Associazione Nazionale di Pazienti e Famigliari,
Volontariato e Solidarietà Famigliare.

I GAROFANI INDIANI

Di indiano effettivamente non ha nulla perché il tagete, tipico fiore da bordura per le aiuole, è originario del Messico. Ma la forma dei fiori di alcune delle sue specie e il classico equivoco storico-geografico, che ha portato a identificare come indiane persino le popolazioni native americane, hanno fatto sì che questo fiore, nelle sue specie più comuni, sia diventato noto anche come “garofano d’India”. Oltre che nelle aiuole, i tagete fanno sempre bella figura anche quando adornano terrazzi e balconi; l’unica caratteristica che in alcuni casi ne limita la diffusione è il caratteristico odore che può dare fastidio agli olfatti più sensibili. La sua coltivazione però è piuttosto facile e i risultati normalmente molto soddisfacenti, in termini di quantità e lunghezza del periodo di fioritura, tanto da consigliarne decisamente la scelta a chi è alle prime armi con il giardinaggio ma desidera già sentirsi ben ripagato dell’impegno.

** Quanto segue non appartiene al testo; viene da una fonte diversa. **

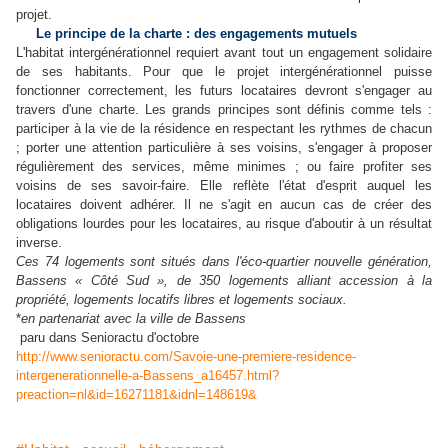
projet.
Le principe de la charte : des engagements mutuels
L'habitat intergénérationnel requiert avant tout un engagement solidaire
de ses habitants. Pour que le projet intergénérationnel puisse
fonctionner correctement, les futurs locataires devront s'engager au
travers d'une charte. Les grands principes sont définis comme tels :
participer à la vie de la résidence en respectant les rythmes de chacun
; porter une attention particulière à ses voisins, s'engager à proposer
régulièrement des services, même minimes ; ou faire profiter ses
voisins de ses savoir-faire. Elle reflète l'état d'esprit auquel les
locataires doivent adhérer. Il ne s'agit en aucun cas de créer des
obligations lourdes pour les locataires, au risque d'aboutir à un résultat
inverse.
Ces 74 logements sont situés dans l'éco-quartier nouvelle génération,
Bassens « Côté Sud », de 350 logements alliant accession à la
propriété, logements locatifs libres et logements sociaux.
*
en partenariat avec la ville de Bassens
paru dans Senioractu d'octobre
http://www.senioractu.com/Savoie-une-premiere-residence-
intergenerationnelle-a-Bassens_a16457.html?
preaction=nl&id=16271181&idnl=148619&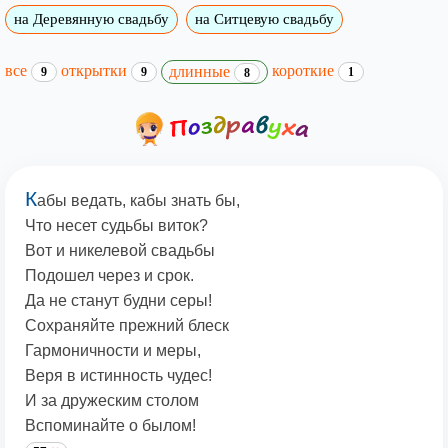
на Деревянную свадьбу
на Ситцевую свадьбу
все
открытки
короткие
длинные
9
9
1
8
К
абы ведать, кабы знать бы,
Что несет судьбы виток?
Вот и никелевой свадьбы
Подошел через и срок.
Да не станут будни серы!
Сохраняйте прежний блеск
Гармоничности и меры,
Веря в истинность чудес!
И за дружеским столом
Вспоминайте о былом!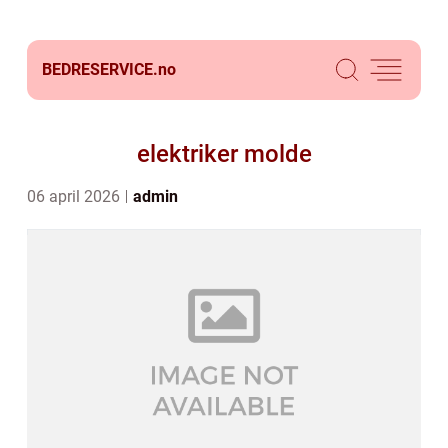
BEDRESERVICE.
no
elektriker molde
06 april 2026
admin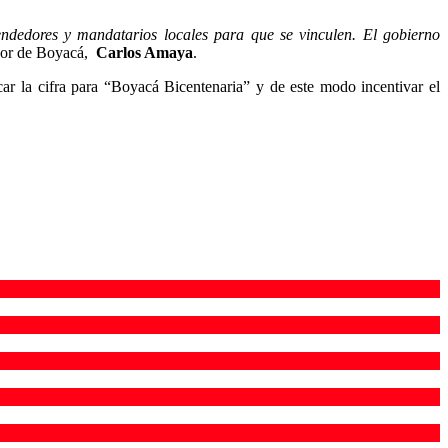
endedores y mandatarios locales para que se vinculen. El gobierno
dor de Boyacá,
Carlos Amaya
.
ar la cifra para “Boyacá Bicentenaria” y de este modo incentivar el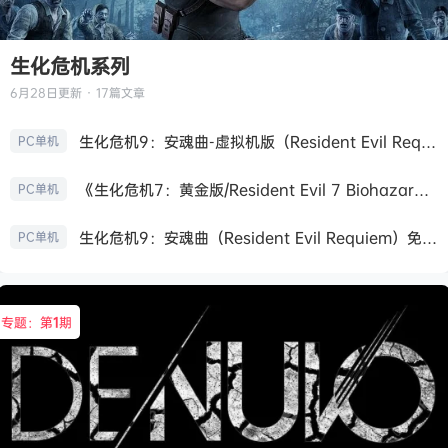
生化危机系列
6月28日
更新 · 17篇文章
生化危机9：安魂曲-虚拟机版（Resident Evil Requiem HYPERVISOR）免安装中文版
PC单机
《生化危机7：黄金版/Resident Evil 7 Biohazard》免安装中文版
PC单机
生化危机9：安魂曲（Resident Evil Requiem）免安装中文版
PC单机
专题：第
1
期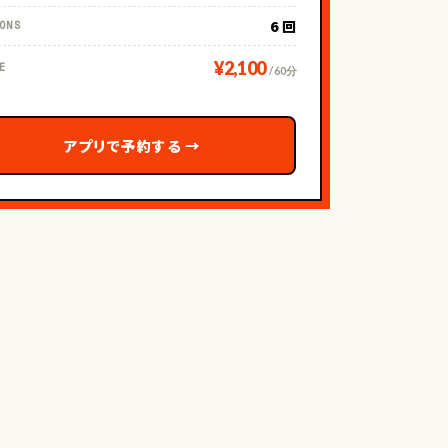
6 回
ONS
¥2,100
E
/ 60分
アプリで予約する
→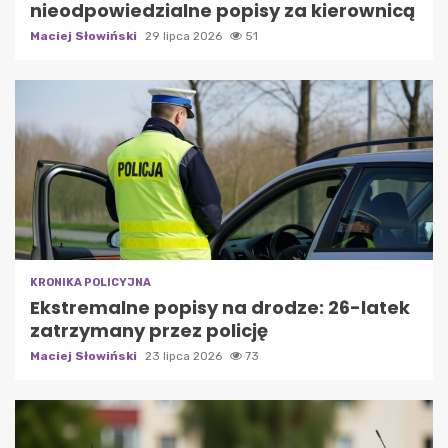
nieodpowiedzialne popisy za kierownicą
Maciej Słowiński
29 lipca 2026
51
KRONIKA POLICYJNA
Ekstremalne popisy na drodze: 26-latek
zatrzymany przez policję
Maciej Słowiński
23 lipca 2026
73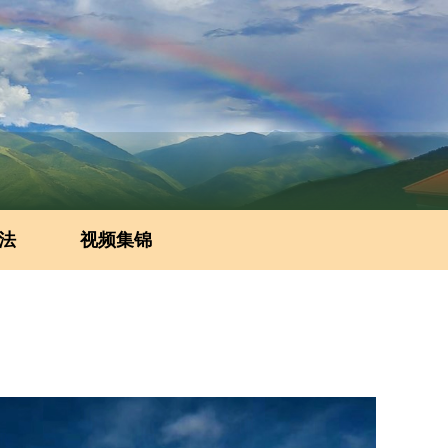
法
视频集锦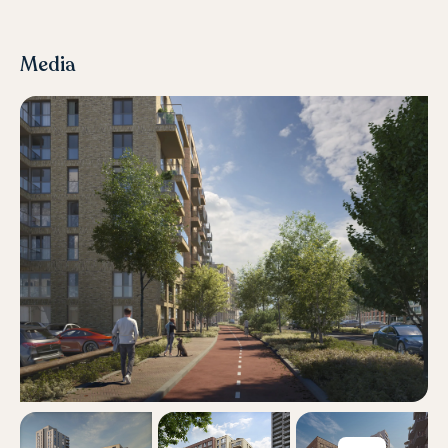
Media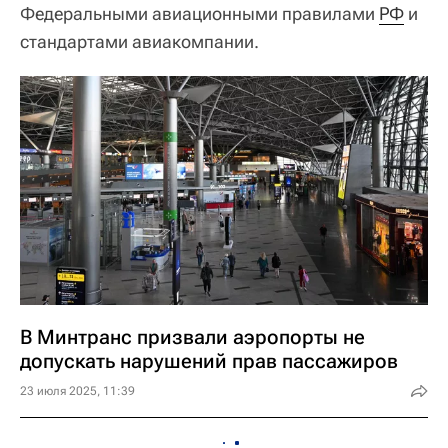
Федеральными авиационными правилами
РФ
и
стандартами авиакомпании.
В Минтранс призвали аэропорты не
допускать нарушений прав пассажиров
23 июля 2025, 11:39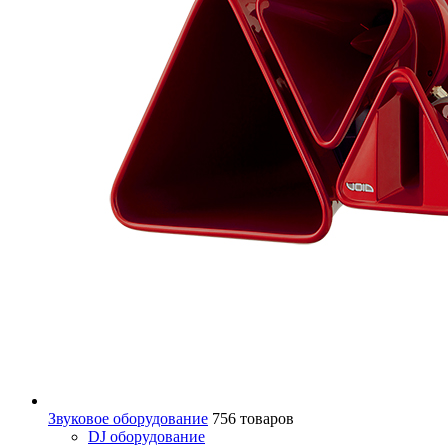
Звуковое оборудование
756 товаров
DJ оборудование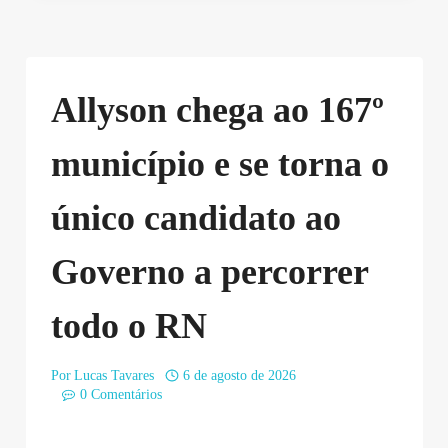
Allyson chega ao 167º
município e se torna o
único candidato ao
Governo a percorrer
todo o RN
Por
Lucas Tavares
6 de agosto de 2026
0 Comentários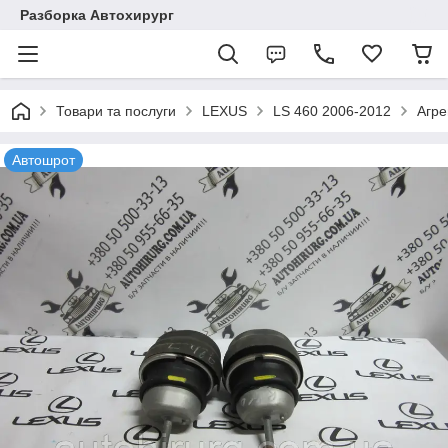
Разборка Автохирург
Товари та послуги
LEXUS
LS 460 2006-2012
Агре
Автошрот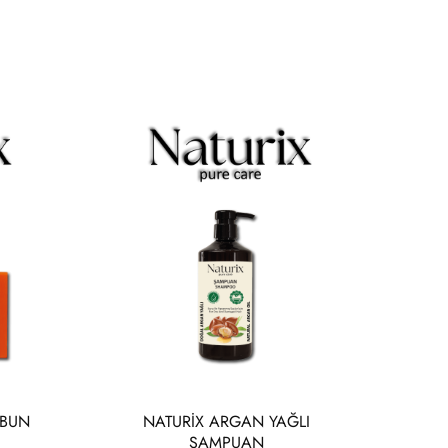
ABUN
NATURİX ARGAN YAĞLI
ŞAMPUAN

Il genere Tagete comprende diverse decine di specie, ma sono due in particolare le più diffuse nei nostri giardini e facilmente riconoscibili anche dall’osservatore non esperto: la specie Tagetes Erecta, che può crescere fino a un metro di altezza e si utilizza anche come fiore reciso, e la Tagetes Patula, che non supera i 30-40 centimetri in altezza, molto decorativa, con fiori che variano dal giallo all’arancione con anche, in qualche caso, striature di rosso.
Nei paesi di origine sono generalmente piante perenni, ma da noi sono normalmente coltivate come annuali considerata la loro difficoltà di sopravvivenza a temperature molto rigide. Di solito si acquistano le piantine a fine primavera e si mettono a dimora nella aiuole o nei vasi/contenitori sui terrazzi e balconi a cui sono destinate. Tuttavia non vi sono particolari difficoltà anche a farle crescere dai semi che i fiori producono in grande quantità e hanno la caratteristica forma sottile, allungata, di colore tendente al marrone. Il periodo ideale per la semina è verso metà primavera, quando le temperature si avvicinano ai 20 gradi; quando poi le piantine raggiungono alcuni centimetri di altezza possono essere diradate e messe a dimora. L’esposizione in pieno sole è da preferire e favorisce un’abbondante fioritura che si può protrarre fino all’autunno inoltrato. I tagete non hanno esigenze particolari per quanto riguarda il terreno che, anzi, richiede concimazioni piuttosto limitate. L’innaffiatura deve essere regolare ma senza eccessi, evitando ristagni d’acqua. Un altro accorgimento per favorire l’abbondante fioritura è quello di tagliare sistematicamente i fiori appassiti; questa operazione va ovviamente sospesa verso fine stagione da chi vorrà raccogliere i semi e far crescere personalmente le piantine nella prossima stagione.